Car si la crise a exacerbé la précarité et l’isolement de nombreux étudiants, la situation est loin d’être nouvelle. D’après une enquête réalisée par le syndicat étudiant Unef, le coût de la vie étudiante a augmenté de 3,69 % à la rentrée 2020, bien au-delà des 0,2 % d’inflation pour le reste de la population. Des chiffres en grande partie dus à l’augmentation des loyers en province. « Nous affirmons depuis des années que c’est de plus en plus compliqué », explose Laura Lehmann, de l’association Gaelis. « Au fond, si tous ces projets – de la distribution alimentaire aux lignes d’écoute – se sont mis en place, c’est pour pallier le manque de réponse de la part des institutions », corrobore sa camarade Madeleine Chevauchet. A commencer par le nombre de psychologues : en France, on compte en moyenne un professionnel pour 30 000 étudiants. Quant aux 80 psychologues que le gouvernement a promis d’embaucher sur l’ensemble du territoire, ils se font toujours attendre.

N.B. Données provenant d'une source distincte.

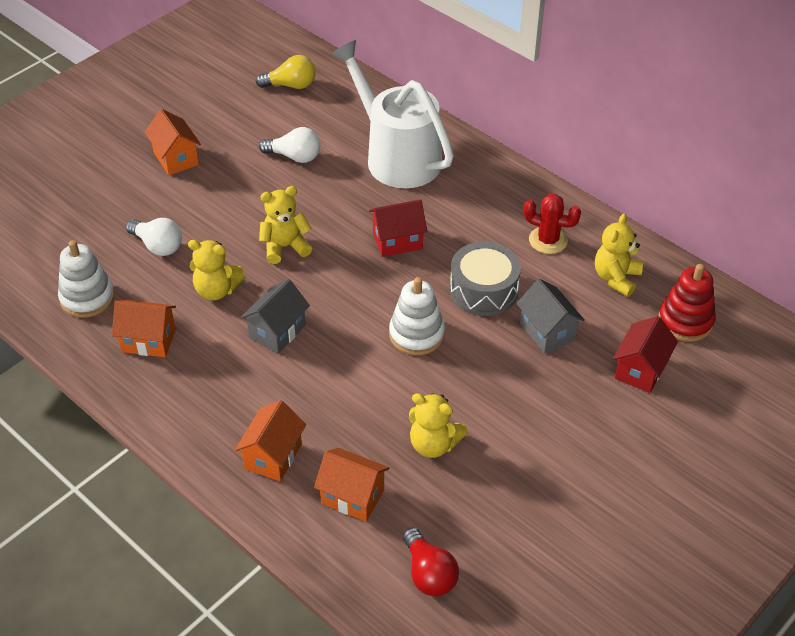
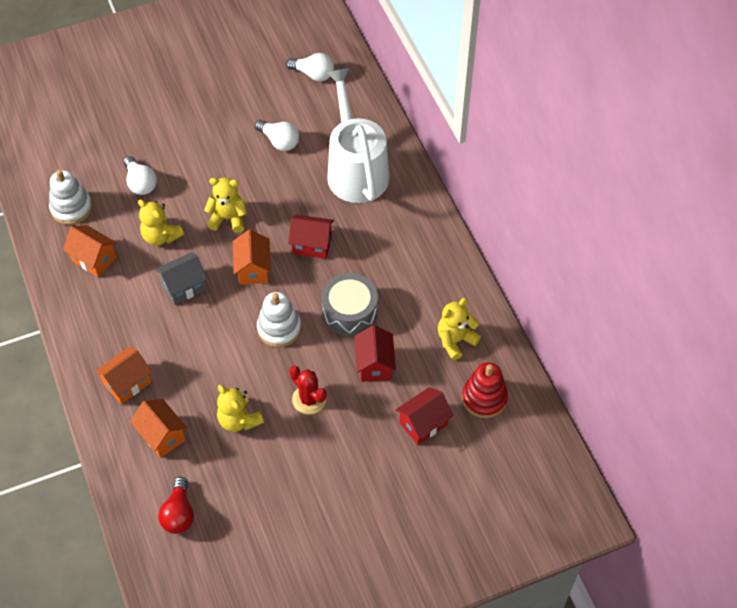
camera: 25 degrees right, 10 degrees up
(176, 158) = (193, 111): orange house -> orange house (253, 269)
(291, 85) = (313, 74): yellow light bulb -> white light bulb
(547, 332) = (374, 364): grey house -> red house
(548, 240) = (424, 288): red cactus -> red cactus (309, 399)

« Plus on reçoit les gens tôt, que ce soit dans leur symptomatologie ou en âge, plus on a de chances d’éviter un mal-être qui s’installe en intensité et dans la durée et qui se transforme en handicap », confirme la psychiatre Coralie Bachy. A Lyon, ces dernières semaines, les appels à mobilisations contre la précarité étudiante se sont multipliés. Associations et syndicats étudiants réclament auprès de la ministre de l’Enseignement supérieur, Frédérique Vidal, et des pouvoirs publics « une concertation rapide et une réaction à la mesure de la souffrance » des étudiants. Le 21 janvier, Emmanuel Macron a annoncé que les étudiants pourront avoir accès à deux repas par jour à un euro chacun dans les Resto U ainsi qu’à un « chèque psy » leur permettant de consulter un psychologue.